■ Work instruction
From the first line to the last, transcribe the material exactly.

== Segment start ==

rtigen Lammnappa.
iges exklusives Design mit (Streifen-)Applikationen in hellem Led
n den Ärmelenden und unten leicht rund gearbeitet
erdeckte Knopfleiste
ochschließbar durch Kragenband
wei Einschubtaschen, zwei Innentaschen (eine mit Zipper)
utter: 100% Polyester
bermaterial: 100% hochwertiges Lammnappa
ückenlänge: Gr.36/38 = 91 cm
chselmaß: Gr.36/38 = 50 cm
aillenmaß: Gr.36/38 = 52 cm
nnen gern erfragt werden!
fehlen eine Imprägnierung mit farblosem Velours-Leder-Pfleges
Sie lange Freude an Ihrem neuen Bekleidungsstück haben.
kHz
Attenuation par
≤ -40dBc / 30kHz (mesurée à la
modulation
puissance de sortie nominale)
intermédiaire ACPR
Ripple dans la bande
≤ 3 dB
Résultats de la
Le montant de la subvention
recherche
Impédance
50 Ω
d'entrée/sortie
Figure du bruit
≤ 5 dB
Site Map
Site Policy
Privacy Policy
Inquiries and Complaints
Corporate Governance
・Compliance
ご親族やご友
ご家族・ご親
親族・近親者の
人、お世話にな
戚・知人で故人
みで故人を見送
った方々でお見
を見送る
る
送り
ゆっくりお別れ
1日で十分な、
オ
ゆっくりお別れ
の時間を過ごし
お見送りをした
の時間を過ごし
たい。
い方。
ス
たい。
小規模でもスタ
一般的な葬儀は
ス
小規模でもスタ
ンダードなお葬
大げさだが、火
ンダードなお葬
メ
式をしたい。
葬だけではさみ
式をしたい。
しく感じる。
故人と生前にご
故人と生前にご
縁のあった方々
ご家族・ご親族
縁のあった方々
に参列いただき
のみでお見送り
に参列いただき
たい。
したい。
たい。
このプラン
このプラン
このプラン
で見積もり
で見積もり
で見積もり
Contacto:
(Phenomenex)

== Segment end ==

■ Result of this task
rtigen Lammnappa.
iges exklusives Design mit (Streifen-)Applikationen in hellem Led
n den Ärmelenden und unten leicht rund gearbeitet
erdeckte Knopfleiste
ochschließbar durch Kragenband
wei Einschubtaschen, zwei Innentaschen (eine mit Zipper)
utter: 100% Polyester
bermaterial: 100% hochwertiges Lammnappa
ückenlänge: Gr.36/38 = 91 cm
chselmaß: Gr.36/38 = 50 cm
aillenmaß: Gr.36/38 = 52 cm
nnen gern erfragt werden!
fehlen eine Imprägnierung mit farblosem Velours-Leder-Pfleges
Sie lange Freude an Ihrem neuen Bekleidungsstück haben.
kHz
Attenuation par
≤ -40dBc / 30kHz (mesurée à la
modulation
puissance de sortie nominale)
intermédiaire ACPR
Ripple dans la bande
≤ 3 dB
Résultats de la
Le montant de la subvention
recherche
Impédance
50 Ω
d'entrée/sortie
Figure du bruit
≤ 5 dB
Site Map
Site Policy
Privacy Policy
Inquiries and Complaints
Corporate Governance
・Compliance
ご親族やご友
ご家族・ご親
親族・近親者の
人、お世話にな
戚・知人で故人
みで故人を見送
った方々でお見
を見送る
る
送り
ゆっくりお別れ
1日で十分な、
オ
ゆっくりお別れ
の時間を過ごし
お見送りをした
の時間を過ごし
たい。
い方。
ス
たい。
小規模でもスタ
一般的な葬儀は
ス
小規模でもスタ
ンダードなお葬
大げさだが、火
ンダードなお葬
メ
式をしたい。
葬だけではさみ
式をしたい。
しく感じる。
故人と生前にご
故人と生前にご
縁のあった方々
ご家族・ご親族
縁のあった方々
に参列いただき
のみでお見送り
に参列いただき
たい。
したい。
たい。
このプラン
このプラン
このプラン
で見積もり
で見積もり
で見積もり
Contacto:
(Phenomenex)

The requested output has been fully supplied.